11. An affinity adsorption column comprising a peptide having the amino acid sequence as set forth in SEQ. ID. NO. 1, or variants or derivatives thereof.

12. The adsorption column of Claim 11 , wherein the column is filled with an agarose-based gel filtration matrix.

13. The adsorption column of Claim 12, wherein the agarose-based gel has a particle size of about 45 to 165 μm.

14. The adsorption column of Claim 12, wherein the agarose gel is N- hy droxysuccinimide (NHS)-activated .
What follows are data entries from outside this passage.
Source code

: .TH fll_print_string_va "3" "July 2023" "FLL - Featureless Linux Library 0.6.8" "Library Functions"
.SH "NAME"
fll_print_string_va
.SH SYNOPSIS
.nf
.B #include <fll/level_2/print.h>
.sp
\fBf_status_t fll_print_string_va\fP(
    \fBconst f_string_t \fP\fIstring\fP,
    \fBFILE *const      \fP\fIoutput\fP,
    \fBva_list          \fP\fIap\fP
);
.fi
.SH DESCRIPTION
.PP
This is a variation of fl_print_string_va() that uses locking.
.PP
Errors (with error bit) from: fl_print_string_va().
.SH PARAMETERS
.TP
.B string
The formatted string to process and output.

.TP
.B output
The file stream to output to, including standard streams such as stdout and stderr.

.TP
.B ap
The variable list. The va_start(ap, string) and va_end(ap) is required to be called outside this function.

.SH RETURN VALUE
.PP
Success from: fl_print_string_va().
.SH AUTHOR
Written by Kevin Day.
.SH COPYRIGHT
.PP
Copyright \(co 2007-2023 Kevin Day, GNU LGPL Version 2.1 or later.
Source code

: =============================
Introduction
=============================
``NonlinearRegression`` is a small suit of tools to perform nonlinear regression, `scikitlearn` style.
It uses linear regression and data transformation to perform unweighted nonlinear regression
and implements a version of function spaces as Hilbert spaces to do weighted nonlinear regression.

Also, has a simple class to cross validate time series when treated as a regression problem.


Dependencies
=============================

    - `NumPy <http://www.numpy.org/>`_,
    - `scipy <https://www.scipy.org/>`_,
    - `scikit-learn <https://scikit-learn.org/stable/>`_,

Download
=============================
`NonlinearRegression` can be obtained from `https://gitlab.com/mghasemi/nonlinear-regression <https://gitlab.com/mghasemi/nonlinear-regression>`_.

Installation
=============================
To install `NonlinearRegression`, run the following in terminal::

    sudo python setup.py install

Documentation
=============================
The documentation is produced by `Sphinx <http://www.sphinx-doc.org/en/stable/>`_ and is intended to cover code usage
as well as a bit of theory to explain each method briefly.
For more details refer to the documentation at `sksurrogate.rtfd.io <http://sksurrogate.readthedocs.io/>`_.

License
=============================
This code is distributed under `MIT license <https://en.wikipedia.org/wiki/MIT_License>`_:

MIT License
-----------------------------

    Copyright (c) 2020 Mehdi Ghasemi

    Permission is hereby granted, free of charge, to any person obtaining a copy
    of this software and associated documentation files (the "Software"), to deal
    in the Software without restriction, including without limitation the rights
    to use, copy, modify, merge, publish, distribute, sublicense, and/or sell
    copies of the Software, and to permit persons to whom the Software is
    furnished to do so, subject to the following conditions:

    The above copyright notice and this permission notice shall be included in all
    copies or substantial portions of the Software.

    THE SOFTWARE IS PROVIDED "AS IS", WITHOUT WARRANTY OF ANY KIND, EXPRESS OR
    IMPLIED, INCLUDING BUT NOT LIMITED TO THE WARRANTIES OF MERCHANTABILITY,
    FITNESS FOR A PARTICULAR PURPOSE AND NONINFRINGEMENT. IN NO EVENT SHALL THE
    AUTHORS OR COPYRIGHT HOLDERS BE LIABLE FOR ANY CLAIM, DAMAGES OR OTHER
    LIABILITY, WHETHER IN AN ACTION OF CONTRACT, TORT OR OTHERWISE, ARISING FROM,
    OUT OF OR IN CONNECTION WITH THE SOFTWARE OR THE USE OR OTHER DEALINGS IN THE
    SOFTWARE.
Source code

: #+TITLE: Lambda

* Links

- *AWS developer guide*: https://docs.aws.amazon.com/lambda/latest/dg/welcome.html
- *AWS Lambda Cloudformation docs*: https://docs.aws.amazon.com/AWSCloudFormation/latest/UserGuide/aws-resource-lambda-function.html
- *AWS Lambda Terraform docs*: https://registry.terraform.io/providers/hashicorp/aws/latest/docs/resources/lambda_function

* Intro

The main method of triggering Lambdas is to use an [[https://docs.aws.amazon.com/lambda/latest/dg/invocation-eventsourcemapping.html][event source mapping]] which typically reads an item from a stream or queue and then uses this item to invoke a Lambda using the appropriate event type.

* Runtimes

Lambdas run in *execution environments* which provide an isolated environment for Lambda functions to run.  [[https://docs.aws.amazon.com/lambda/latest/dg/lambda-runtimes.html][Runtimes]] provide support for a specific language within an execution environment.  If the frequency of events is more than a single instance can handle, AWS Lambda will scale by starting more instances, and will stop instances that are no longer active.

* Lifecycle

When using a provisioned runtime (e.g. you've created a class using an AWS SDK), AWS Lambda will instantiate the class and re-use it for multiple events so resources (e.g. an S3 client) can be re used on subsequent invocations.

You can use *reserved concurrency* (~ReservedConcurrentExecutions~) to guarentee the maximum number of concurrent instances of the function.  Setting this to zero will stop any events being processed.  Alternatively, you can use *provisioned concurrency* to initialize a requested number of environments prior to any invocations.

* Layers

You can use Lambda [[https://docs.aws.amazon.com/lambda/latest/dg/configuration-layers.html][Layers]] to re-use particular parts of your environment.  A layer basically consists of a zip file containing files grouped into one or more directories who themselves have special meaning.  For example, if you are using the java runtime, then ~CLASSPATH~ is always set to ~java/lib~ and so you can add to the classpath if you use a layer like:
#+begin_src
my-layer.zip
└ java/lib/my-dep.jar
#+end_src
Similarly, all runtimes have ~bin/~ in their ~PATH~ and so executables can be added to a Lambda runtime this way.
15. An affinity adsorption column comprising a peptide selected from the group consisting of SEQ. ID. NO. 1, SEQ. ID. NO. 2, SEQ .ID. NO. 3, SEQ .ID. NO. 4, SEQ .ID. NO. 5, SEQ. ID .NO. 6, SEQ. ID. NO. 7, SEQ. ID. NO. 8, SEQ. ID. NO. 9, SEQ. ID. NO. 10, SEQ. ID. NO. 11, SEQ. ID. NO. 12, SEQ. ID. NO. 13, SEQ. ID. NO. 14, SEQ. ID. NO. 15, SEQ. ID. NO. 16, SEQ. ID. NO. 17, SEQ. ID. NO. 18, SEQ. ID. NO. 19, SEQ. ID. NO. 20, SEQ. ID. NO. 21, and SEQ. ID. NO. 22.

16. The adsorption column of Claim 15, wherein the column is adsorbed with two or more types of peptides.

17. The adsorption column of Claim 15, wherein the peptides are selected from the group consisting of SEQ. ID. NO. 10, SEQ. ID. NO. 19, SEQ. ID. NO. 20, SEQ. ID. NO. 21.